┌──
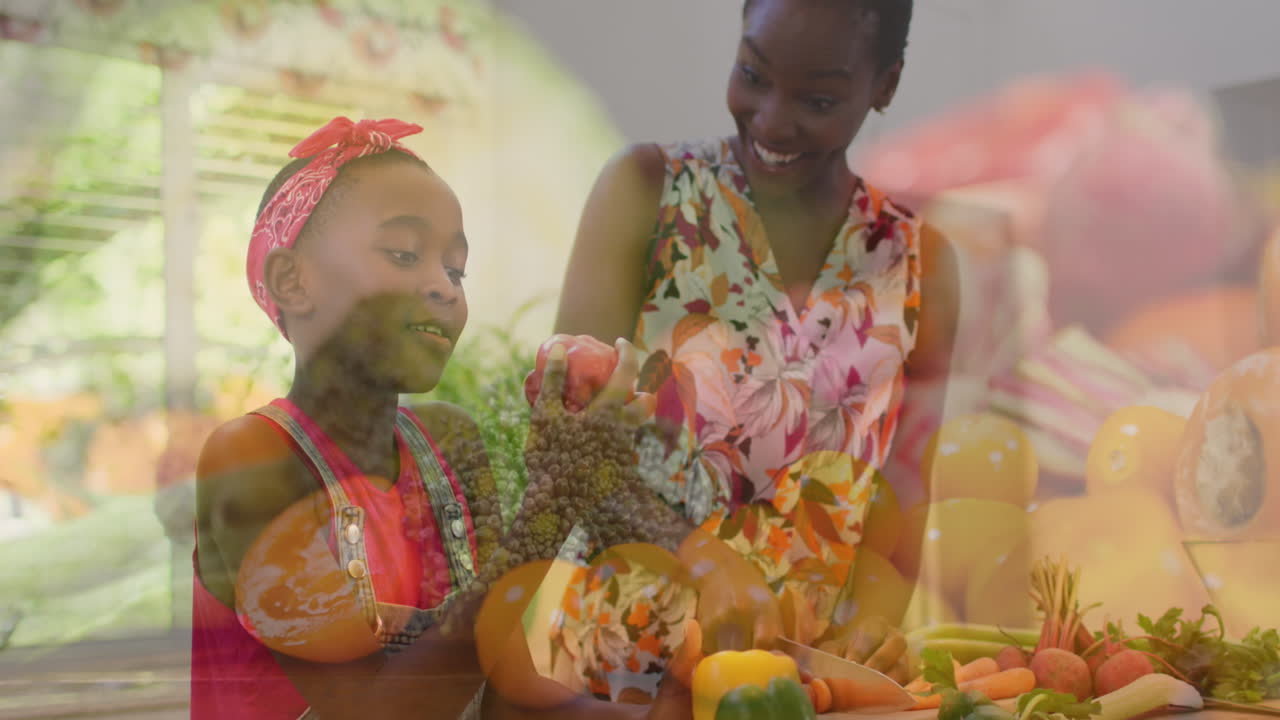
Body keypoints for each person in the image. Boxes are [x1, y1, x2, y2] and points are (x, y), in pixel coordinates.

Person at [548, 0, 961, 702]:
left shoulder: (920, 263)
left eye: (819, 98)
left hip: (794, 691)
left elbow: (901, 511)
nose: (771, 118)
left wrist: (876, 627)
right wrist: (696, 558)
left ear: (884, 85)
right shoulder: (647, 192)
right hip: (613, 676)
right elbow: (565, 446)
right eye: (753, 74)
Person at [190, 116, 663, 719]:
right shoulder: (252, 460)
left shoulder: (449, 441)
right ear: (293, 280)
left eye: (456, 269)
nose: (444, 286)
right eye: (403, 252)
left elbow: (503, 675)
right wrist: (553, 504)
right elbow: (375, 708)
└──
┌──
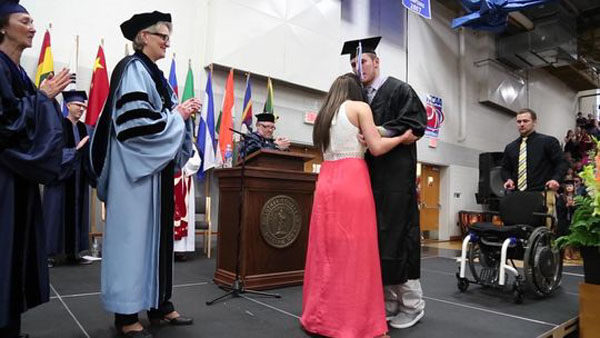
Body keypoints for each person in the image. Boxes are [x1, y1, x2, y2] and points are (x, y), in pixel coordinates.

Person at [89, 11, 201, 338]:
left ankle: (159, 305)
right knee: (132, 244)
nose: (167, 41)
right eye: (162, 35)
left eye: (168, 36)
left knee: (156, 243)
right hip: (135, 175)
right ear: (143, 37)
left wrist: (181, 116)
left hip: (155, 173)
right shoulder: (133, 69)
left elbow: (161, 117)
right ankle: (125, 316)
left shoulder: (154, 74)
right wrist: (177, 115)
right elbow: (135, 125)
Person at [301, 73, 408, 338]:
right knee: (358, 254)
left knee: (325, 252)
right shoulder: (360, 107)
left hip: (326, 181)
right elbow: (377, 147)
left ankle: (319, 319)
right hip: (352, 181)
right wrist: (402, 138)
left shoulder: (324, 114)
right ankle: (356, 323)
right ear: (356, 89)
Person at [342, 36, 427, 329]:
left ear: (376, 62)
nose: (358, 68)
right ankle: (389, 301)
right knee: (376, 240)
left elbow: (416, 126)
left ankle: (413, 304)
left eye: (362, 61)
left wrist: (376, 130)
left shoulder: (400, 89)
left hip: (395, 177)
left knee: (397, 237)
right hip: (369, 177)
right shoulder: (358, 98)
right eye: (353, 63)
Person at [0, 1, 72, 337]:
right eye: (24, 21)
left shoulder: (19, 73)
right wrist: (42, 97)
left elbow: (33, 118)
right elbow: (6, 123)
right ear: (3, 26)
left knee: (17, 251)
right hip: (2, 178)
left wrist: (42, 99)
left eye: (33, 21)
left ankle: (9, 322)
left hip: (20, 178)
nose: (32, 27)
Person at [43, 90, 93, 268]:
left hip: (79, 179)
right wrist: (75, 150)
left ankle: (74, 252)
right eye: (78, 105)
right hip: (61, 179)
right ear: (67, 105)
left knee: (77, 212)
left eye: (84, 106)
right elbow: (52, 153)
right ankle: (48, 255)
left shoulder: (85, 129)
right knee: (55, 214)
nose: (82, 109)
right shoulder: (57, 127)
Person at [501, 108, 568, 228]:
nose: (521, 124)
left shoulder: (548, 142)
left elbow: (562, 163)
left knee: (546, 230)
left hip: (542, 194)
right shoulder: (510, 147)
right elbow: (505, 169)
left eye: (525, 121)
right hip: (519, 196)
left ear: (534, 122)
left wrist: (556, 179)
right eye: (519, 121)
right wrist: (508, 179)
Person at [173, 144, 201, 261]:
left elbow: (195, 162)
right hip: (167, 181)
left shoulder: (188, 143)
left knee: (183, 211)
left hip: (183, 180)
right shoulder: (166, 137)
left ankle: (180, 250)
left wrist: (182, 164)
└──
Working from the material above, restate word for word the lines between the line with "left ankle: (74, 252)" and the line with "left wrist: (182, 164)", both included, and only those.

== WORKED SOLUTION ==
left ankle: (74, 252)
right eye: (78, 105)
right hip: (61, 179)
right ear: (67, 105)
left knee: (77, 212)
left eye: (84, 106)
right elbow: (52, 153)
right ankle: (48, 255)
left shoulder: (85, 129)
right knee: (55, 214)
nose: (82, 109)
right shoulder: (57, 127)
Person at [501, 108, 568, 228]:
nose: (521, 124)
left shoulder: (548, 142)
left elbow: (562, 163)
left knee: (546, 230)
left hip: (542, 194)
right shoulder: (510, 147)
right elbow: (505, 169)
left eye: (525, 121)
right hip: (519, 196)
left ear: (534, 122)
left wrist: (556, 179)
right eye: (519, 121)
right wrist: (508, 179)
Person at [173, 144, 201, 261]:
left elbow: (195, 162)
right hip: (167, 181)
left shoulder: (188, 143)
left knee: (183, 211)
left hip: (183, 180)
right shoulder: (166, 137)
left ankle: (180, 250)
left wrist: (182, 164)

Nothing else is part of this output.